In mathematics, a Seifert surface is one where the boundary is given a knot or link. We expanded this notion of continuous surface in the vertical dimension. The result is a fluid vertical extrusion of doubly-curved surfaces drawing a continuous revolution in 3D space.
The modular nature of the structure allows ease of installation. The installation is a self-supporting structure comprising a CNC bent aluminium frame and a stretching membrane (lycra) that facilitate transportation and construction. The parametric design strategy developed during the design process allowed us to form-find the correct geometry while, in turn, extracting all the relevant data to efficiently fabricate and assemble the structure. This process not only provided a simple, cost-effective solution, but allowed us to make the best use of form and matter and produce remarkable spatial effects.
The concave and convex geometry of the fabric produces multiple visual plays.
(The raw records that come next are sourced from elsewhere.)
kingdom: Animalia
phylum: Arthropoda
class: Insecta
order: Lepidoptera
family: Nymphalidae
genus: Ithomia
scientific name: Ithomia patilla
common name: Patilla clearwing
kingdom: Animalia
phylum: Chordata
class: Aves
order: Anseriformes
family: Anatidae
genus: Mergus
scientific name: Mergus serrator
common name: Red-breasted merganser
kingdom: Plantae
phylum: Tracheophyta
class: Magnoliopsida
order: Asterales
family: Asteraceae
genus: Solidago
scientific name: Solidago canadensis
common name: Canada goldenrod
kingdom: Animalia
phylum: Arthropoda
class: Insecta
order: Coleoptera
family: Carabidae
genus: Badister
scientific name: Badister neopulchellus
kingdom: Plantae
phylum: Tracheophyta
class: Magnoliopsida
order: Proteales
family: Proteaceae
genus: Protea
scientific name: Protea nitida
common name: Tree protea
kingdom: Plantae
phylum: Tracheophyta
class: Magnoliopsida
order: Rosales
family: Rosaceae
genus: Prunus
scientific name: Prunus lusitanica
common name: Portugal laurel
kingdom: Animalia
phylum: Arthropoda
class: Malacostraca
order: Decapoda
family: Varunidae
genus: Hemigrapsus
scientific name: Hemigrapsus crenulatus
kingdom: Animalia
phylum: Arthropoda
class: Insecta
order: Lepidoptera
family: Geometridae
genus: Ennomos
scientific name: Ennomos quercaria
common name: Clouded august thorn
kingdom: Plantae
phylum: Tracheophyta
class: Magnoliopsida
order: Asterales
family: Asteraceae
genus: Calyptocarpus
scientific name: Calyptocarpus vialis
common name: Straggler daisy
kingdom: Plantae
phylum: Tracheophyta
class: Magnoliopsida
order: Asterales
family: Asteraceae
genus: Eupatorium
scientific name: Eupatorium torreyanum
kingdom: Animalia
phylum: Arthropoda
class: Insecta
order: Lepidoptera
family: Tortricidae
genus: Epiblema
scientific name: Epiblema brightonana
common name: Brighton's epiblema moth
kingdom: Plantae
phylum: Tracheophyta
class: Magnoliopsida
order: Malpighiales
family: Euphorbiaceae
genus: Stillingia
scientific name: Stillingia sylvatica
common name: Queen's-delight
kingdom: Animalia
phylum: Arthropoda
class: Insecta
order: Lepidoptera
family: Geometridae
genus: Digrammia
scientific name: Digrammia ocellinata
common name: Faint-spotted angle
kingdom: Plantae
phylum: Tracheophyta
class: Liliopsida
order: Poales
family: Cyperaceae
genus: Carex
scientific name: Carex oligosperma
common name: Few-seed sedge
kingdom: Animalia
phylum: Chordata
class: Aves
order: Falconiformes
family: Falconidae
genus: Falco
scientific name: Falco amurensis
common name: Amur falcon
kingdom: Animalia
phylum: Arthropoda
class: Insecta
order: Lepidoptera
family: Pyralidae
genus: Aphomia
The movement of the user, at different levels, reveals the complex nature of the installation displaying its ever-changing spatial and visual complexity.
MINIMA provides a unique spatial solution redefining the integral relationship between form, matter, structure and manufacturing process; the project interprets the future of the built environment as the systemic integration of multiple design parameter within an open-ended, light-weight built form.